■ YOUR ASSIGNMENT:
Your answer should consist of all lines in the listing that hold the word "HoleSize".
-- RECORDED DATA follows --
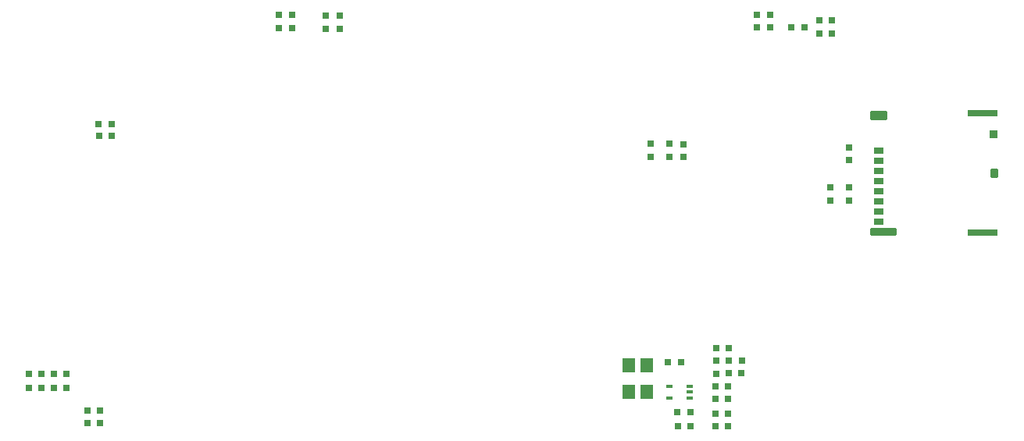
<source format=gbr>
%TF.GenerationSoftware,Altium Limited,Altium Designer,25.8.1 (18)*%
G04 Layer_Color=128*
%FSLAX45Y45*%
%MOMM*%
%TF.SameCoordinates,177DAE0C-5750-4891-A40F-8E88CBB746AF*%
%TF.FilePolarity,Positive*%
%TF.FileFunction,Paste,Bot*%
%TF.Part,Single*%
G01*
G75*
%TA.AperFunction,SMDPad,CuDef*%
G04:AMPARAMS|DCode=14|XSize=0.76mm|YSize=0.6604mm|CornerRadius=0.08255mm|HoleSize=0mm|Usage=FLASHONLY|Rotation=270.000|XOffset=0mm|YOffset=0mm|HoleType=Round|Shape=RoundedRectangle|*
%AMROUNDEDRECTD14*
21,1,0.76000,0.49530,0,0,270.0*
21,1,0.59490,0.66040,0,0,270.0*
1,1,0.16510,-0.24765,-0.29745*
1,1,0.16510,-0.24765,0.29745*
1,1,0.16510,0.24765,0.29745*
1,1,0.16510,0.24765,-0.29745*
%
%ADD14ROUNDEDRECTD14*%
G04:AMPARAMS|DCode=16|XSize=0.76mm|YSize=0.6604mm|CornerRadius=0.08255mm|HoleSize=0mm|Usage=FLASHONLY|Rotation=180.000|XOffset=0mm|YOffset=0mm|HoleType=Round|Shape=RoundedRectangle|*
%AMROUNDEDRECTD16*
21,1,0.76000,0.49530,0,0,180.0*
21,1,0.59490,0.66040,0,0,180.0*
1,1,0.16510,-0.29745,0.24765*
1,1,0.16510,0.29745,0.24765*
1,1,0.16510,0.29745,-0.24765*
1,1,0.16510,-0.29745,-0.24765*
%
%ADD16ROUNDEDRECTD16*%
G04:AMPARAMS|DCode=62|XSize=0.7mm|YSize=3.3mm|CornerRadius=0.0875mm|HoleSize=0mm|Usage=FLASHONLY|Rotation=90.000|XOffset=0mm|YOffset=0mm|HoleType=Round|Shape=RoundedRectangle|*
%AMROUNDEDRECTD62*
21,1,0.70000,3.12500,0,0,90.0*
21,1,0.52500,3.30000,0,0,90.0*
1,1,0.17500,1.56250,0.26250*
1,1,0.17500,1.56250,-0.26250*
1,1,0.17500,-1.56250,-0.26250*
1,1,0.17500,-1.56250,0.26250*
%
%ADD62ROUNDEDRECTD62*%
G04:AMPARAMS|DCode=63|XSize=0.9mm|YSize=0.93mm|CornerRadius=0.09mm|HoleSize=0mm|Usage=FLASHONLY|Rotation=90.000|XOffset=0mm|YOffset=0mm|HoleType=Round|Shape=RoundedRectangle|*
%AMROUNDEDRECTD63*
21,1,0.90000,0.75000,0,0,90.0*
21,1,0.72000,0.93000,0,0,90.0*
1,1,0.18000,0.37500,0.36000*
1,1,0.18000,0.37500,-0.36000*
1,1,0.18000,-0.37500,-0.36000*
1,1,0.18000,-0.37500,0.36000*
%
%ADD63ROUNDEDRECTD63*%
G04:AMPARAMS|DCode=64|XSize=1.04mm|YSize=1.83mm|CornerRadius=0.104mm|HoleSize=0mm|Usage=FLASHONLY|Rotation=90.000|XOffset=0mm|YOffset=0mm|HoleType=Round|Shape=RoundedRectangle|*
%AMROUNDEDRECTD64*
21,1,1.04000,1.62200,0,0,90.0*
21,1,0.83200,1.83000,0,0,90.0*
1,1,0.20800,0.81100,0.41600*
1,1,0.20800,0.81100,-0.41600*
1,1,0.20800,-0.81100,-0.41600*
1,1,0.20800,-0.81100,0.41600*
%
%ADD64ROUNDEDRECTD64*%
G04:AMPARAMS|DCode=65|XSize=0.7mm|YSize=3.3mm|CornerRadius=0.07mm|HoleSize=0mm|Usage=FLASHONLY|Rotation=90.000|XOffset=0mm|YOffset=0mm|HoleType=Round|Shape=RoundedRectangle|*
%AMROUNDEDRECTD65*
21,1,0.70000,3.16000,0,0,90.0*
21,1,0.56000,3.30000,0,0,90.0*
1,1,0.14000,1.58000,0.28000*
1,1,0.14000,1.58000,-0.28000*
1,1,0.14000,-1.58000,-0.28000*
1,1,0.14000,-1.58000,0.28000*
%
%ADD65ROUNDEDRECTD65*%
G04:AMPARAMS|DCode=66|XSize=0.7mm|YSize=1.1mm|CornerRadius=0.07mm|HoleSize=0mm|Usage=FLASHONLY|Rotation=90.000|XOffset=0mm|YOffset=0mm|HoleType=Round|Shape=RoundedRectangle|*
%AMROUNDEDRECTD66*
21,1,0.70000,0.96000,0,0,90.0*
21,1,0.56000,1.10000,0,0,90.0*
1,1,0.14000,0.48000,0.28000*
1,1,0.14000,0.48000,-0.28000*
1,1,0.14000,-0.48000,-0.28000*
1,1,0.14000,-0.48000,0.28000*
%
%ADD66ROUNDEDRECTD66*%
G04:AMPARAMS|DCode=67|XSize=0.86mm|YSize=2.8mm|CornerRadius=0.086mm|HoleSize=0mm|Usage=FLASHONLY|Rotation=90.000|XOffset=0mm|YOffset=0mm|HoleType=Round|Shape=RoundedRectangle|*
%AMROUNDEDRECTD67*
21,1,0.86000,2.62800,0,0,90.0*
21,1,0.68800,2.80000,0,0,90.0*
1,1,0.17200,1.31400,0.34400*
1,1,0.17200,1.31400,-0.34400*
1,1,0.17200,-1.31400,-0.34400*
1,1,0.17200,-1.31400,0.34400*
%
%ADD67ROUNDEDRECTD67*%
%ADD68R,1.33000X1.57000*%
%ADD69R,0.80000X0.40000*%
G04:AMPARAMS|DCode=70|XSize=1.05mm|YSize=0.78mm|CornerRadius=0.078mm|HoleSize=0mm|Usage=FLASHONLY|Rotation=90.000|XOffset=0mm|YOffset=0mm|HoleType=Round|Shape=RoundedRectangle|*
%AMROUNDEDRECTD70*
21,1,1.05000,0.62400,0,0,90.0*
21,1,0.89400,0.78000,0,0,90.0*
1,1,0.15600,0.31200,0.44700*
1,1,0.15600,0.31200,-0.44700*
1,1,0.15600,-0.31200,-0.44700*
1,1,0.15600,-0.31200,0.44700*
%
%ADD70ROUNDEDRECTD70*%
D14*
X9755100Y5011600D02*
D03*
X2762500Y3697500D02*
D03*
X2760000Y3827500D02*
D03*
X2635700Y716300D02*
D03*
X2638200Y578800D02*
D03*
X1860000Y1116251D02*
D03*
Y966251D02*
D03*
X10570100Y4951599D02*
D03*
Y4806599D02*
D03*
X10127600Y4876600D02*
D03*
X9755100Y4874100D02*
D03*
X2622500Y3697500D02*
D03*
X2620000Y3827500D02*
D03*
X2495700Y716300D02*
D03*
X2498200Y578800D02*
D03*
X10430100Y4806599D02*
D03*
Y4951599D02*
D03*
X2271250Y966250D02*
D03*
Y1116250D02*
D03*
X2000000Y966251D02*
D03*
X2131250Y1116250D02*
D03*
X2000000Y1116251D02*
D03*
X2131250Y966250D02*
D03*
X8895000Y697500D02*
D03*
X8792500Y1245000D02*
D03*
X8932500D02*
D03*
X9587500Y1127500D02*
D03*
X9447500D02*
D03*
X9450000Y1395000D02*
D03*
X9310000D02*
D03*
X9590000Y1260000D02*
D03*
X9450000D02*
D03*
X8897500Y550000D02*
D03*
X9037500D02*
D03*
X9035000Y697500D02*
D03*
X9895100Y5011600D02*
D03*
Y4874100D02*
D03*
X10267600Y4876600D02*
D03*
D16*
X8602500Y3472500D02*
D03*
X10752500Y2997500D02*
D03*
X10552500D02*
D03*
X5084166Y4860000D02*
D03*
X4572500Y5010000D02*
D03*
X10757500Y3572500D02*
D03*
X10752500Y3137500D02*
D03*
X10552500D02*
D03*
X8962500Y3607500D02*
D03*
X4718333Y5010000D02*
D03*
X5230000Y4860000D02*
D03*
X9445000Y845000D02*
D03*
X9307500D02*
D03*
X9442500Y687500D02*
D03*
X9312500Y1120000D02*
D03*
Y1260000D02*
D03*
X9302500Y687500D02*
D03*
Y547500D02*
D03*
X9442500Y547500D02*
D03*
X9307500Y985000D02*
D03*
X9445000D02*
D03*
X4572500Y4870000D02*
D03*
X4718333Y4870000D02*
D03*
X5084166Y5000000D02*
D03*
X5230000Y5000000D02*
D03*
X10757500Y3432500D02*
D03*
X8802500Y3612500D02*
D03*
Y3472500D02*
D03*
X8962500Y3467500D02*
D03*
X8602500Y3612500D02*
D03*
D62*
X12201000Y3948000D02*
D03*
D63*
X12319500Y3717000D02*
D03*
D64*
X11074500Y3921000D02*
D03*
D65*
X12201000Y2652000D02*
D03*
D66*
X11073000Y2988000D02*
D03*
Y3208000D02*
D03*
Y3098000D02*
D03*
Y2878000D02*
D03*
Y3318000D02*
D03*
Y3538000D02*
D03*
Y3428000D02*
D03*
Y2768000D02*
D03*
D67*
X11123000Y2660000D02*
D03*
D68*
X8364000Y920000D02*
D03*
X8362500Y1210000D02*
D03*
X8561000Y920000D02*
D03*
X8559500Y1210000D02*
D03*
D69*
X8807500Y852500D02*
D03*
X9022500Y917500D02*
D03*
X8807500Y982500D02*
D03*
X9022500Y852500D02*
D03*
Y982500D02*
D03*
D70*
X12327000Y3290500D02*
D03*
%TF.MD5,b1d8faef448128f2781268b6e9ccce2e*%
M02*

</source>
-- RECORDED DATA concluded --
■ RESPONSE BELOW:
G04:AMPARAMS|DCode=14|XSize=0.76mm|YSize=0.6604mm|CornerRadius=0.08255mm|HoleSize=0mm|Usage=FLASHONLY|Rotation=270.000|XOffset=0mm|YOffset=0mm|HoleType=Round|Shape=RoundedRectangle|*
G04:AMPARAMS|DCode=16|XSize=0.76mm|YSize=0.6604mm|CornerRadius=0.08255mm|HoleSize=0mm|Usage=FLASHONLY|Rotation=180.000|XOffset=0mm|YOffset=0mm|HoleType=Round|Shape=RoundedRectangle|*
G04:AMPARAMS|DCode=62|XSize=0.7mm|YSize=3.3mm|CornerRadius=0.0875mm|HoleSize=0mm|Usage=FLASHONLY|Rotation=90.000|XOffset=0mm|YOffset=0mm|HoleType=Round|Shape=RoundedRectangle|*
G04:AMPARAMS|DCode=63|XSize=0.9mm|YSize=0.93mm|CornerRadius=0.09mm|HoleSize=0mm|Usage=FLASHONLY|Rotation=90.000|XOffset=0mm|YOffset=0mm|HoleType=Round|Shape=RoundedRectangle|*
G04:AMPARAMS|DCode=64|XSize=1.04mm|YSize=1.83mm|CornerRadius=0.104mm|HoleSize=0mm|Usage=FLASHONLY|Rotation=90.000|XOffset=0mm|YOffset=0mm|HoleType=Round|Shape=RoundedRectangle|*
G04:AMPARAMS|DCode=65|XSize=0.7mm|YSize=3.3mm|CornerRadius=0.07mm|HoleSize=0mm|Usage=FLASHONLY|Rotation=90.000|XOffset=0mm|YOffset=0mm|HoleType=Round|Shape=RoundedRectangle|*
G04:AMPARAMS|DCode=66|XSize=0.7mm|YSize=1.1mm|CornerRadius=0.07mm|HoleSize=0mm|Usage=FLASHONLY|Rotation=90.000|XOffset=0mm|YOffset=0mm|HoleType=Round|Shape=RoundedRectangle|*
G04:AMPARAMS|DCode=67|XSize=0.86mm|YSize=2.8mm|CornerRadius=0.086mm|HoleSize=0mm|Usage=FLASHONLY|Rotation=90.000|XOffset=0mm|YOffset=0mm|HoleType=Round|Shape=RoundedRectangle|*
G04:AMPARAMS|DCode=70|XSize=1.05mm|YSize=0.78mm|CornerRadius=0.078mm|HoleSize=0mm|Usage=FLASHONLY|Rotation=90.000|XOffset=0mm|YOffset=0mm|HoleType=Round|Shape=RoundedRectangle|*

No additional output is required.